O primeiro diploma a aniquilar esta regra da voluntariedade foi o Decreto-Lei n.º 10-A/2020, de 13 de março. Só a partir do dia 1 de junho, haverá lugar a teletrabalho parcial, com horários desfasados ou equipas em espelho.
Será, talvez, tempo de lembrar que tal como os “outros”, os teletrabalhadores estão sujeitos aos limites máximos do período normal de trabalho diário e semanal, que podem e devem ser controlado de forma pelo teletrabalhador. O problema é “de que forma?”
A resposta deverá andar por “aqui”: observando o princípio da igualdade de tratamento dos trabalhadores plasmada no art 169.º n.º 1 CT, nunca confundido a “teledisponibilidade” como uma constante e tecnologicamente disponibilidade do trabalhador para trabalhar e aplicando analogicamente o nº 3, do art. 202.º CT, talvez tenhamos uma boa solução.
Relembre-se: o tempo de trabalho é “qualquer período de tempo durante o qual o trabalhador exerce a sua atividade ou permanece adstrito à realização da prestação” – Cf. Artigo 197.º n.º 1, CT – e o período de descanso todo o tempo “que não seja tempo de trabalho” – Artigo 199.º CT.
A questão a colocar é esta: a “teledisponibilidade” contará para efeitos da contagem do tempo de trabalho?
Haverá que ter métodos de avaliação direta e imediata do tempo real de trabalho e um controlo das pausas, descansos obrigatórios e o respeito do número máximo de horas diante do ecrã. Isto, até para proteção do trabalhador.

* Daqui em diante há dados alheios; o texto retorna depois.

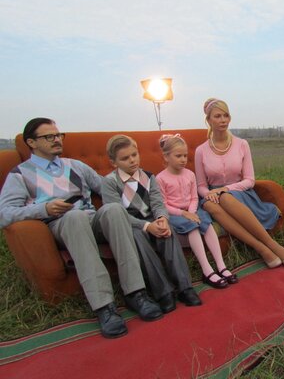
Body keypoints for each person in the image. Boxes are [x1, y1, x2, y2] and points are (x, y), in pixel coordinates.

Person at [0, 118, 163, 339]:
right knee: (75, 216)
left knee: (114, 209)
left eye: (59, 135)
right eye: (49, 136)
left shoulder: (75, 166)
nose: (57, 140)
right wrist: (44, 208)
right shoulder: (20, 174)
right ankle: (104, 306)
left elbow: (108, 186)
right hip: (60, 224)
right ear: (31, 142)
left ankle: (136, 292)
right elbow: (5, 213)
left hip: (92, 220)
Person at [102, 135, 202, 313]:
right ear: (113, 162)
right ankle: (163, 291)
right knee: (138, 238)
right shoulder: (110, 182)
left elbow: (157, 203)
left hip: (151, 218)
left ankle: (185, 287)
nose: (132, 160)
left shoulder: (148, 177)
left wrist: (162, 219)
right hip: (130, 224)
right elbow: (117, 214)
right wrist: (147, 227)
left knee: (167, 232)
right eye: (125, 158)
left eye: (134, 155)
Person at [194, 98, 284, 268]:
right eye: (217, 116)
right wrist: (210, 193)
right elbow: (201, 186)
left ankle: (272, 244)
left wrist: (225, 189)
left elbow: (249, 180)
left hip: (240, 193)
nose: (223, 120)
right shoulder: (201, 151)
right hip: (213, 197)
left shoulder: (241, 144)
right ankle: (262, 249)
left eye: (226, 115)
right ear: (208, 120)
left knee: (225, 197)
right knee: (209, 205)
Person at [156, 133, 238, 289]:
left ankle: (221, 266)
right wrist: (184, 214)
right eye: (178, 156)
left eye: (185, 156)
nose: (183, 159)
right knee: (192, 227)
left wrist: (192, 212)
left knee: (206, 223)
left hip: (192, 209)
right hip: (174, 214)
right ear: (166, 157)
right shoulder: (160, 178)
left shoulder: (190, 175)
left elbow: (194, 197)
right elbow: (163, 204)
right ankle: (207, 270)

A instalação de um sistema de computador que leia os cartões de identificação e deteta variações no horário de trabalho do utilizador, uma variante moderna do relógio de ponto, parece-nos ser uma ideia protetora para todos. Mesmo no caso em que o teletrabalho é medido de forma qualitativa e não quantitativa. O descomedimento das horas de trabalho é uma verdadeira ameaça à qualidade de vida do trabalhador.
Aliado a isso, julgamos importante o empregador manter um registo dos tempos de trabalho, nos moldes já definidos pelo artigo 202.º CT.
Este artigo impõe que tal registo esteja em local acessível e de maneira a que seja possível a sua consulta imediata, em particular no seu n.º 3, que prevê a situação “do trabalhador que preste trabalho no exterior da empresa”.
Com a aplicação deste número à modalidade do teletrabalho domiciliário o empregador assegura que o trabalhador presta efetivamente o seu trabalho no exterior da empresa e o trabalhador controla as suas entradas e saídas, dispondo todos (ACT incluída) de um registo no prazo de 15 dias a contar da prestação (para teletrabalhadores a tempo completo) ou do seu regresso à empresa (para teletrabalhadores a tempo parcial).
Duvidas já não subsistem que este ou outro qualquer registo deverá ser mantido pelo empregador durante cinco anos – Cf. Artigo 202.º n.º 4 CT.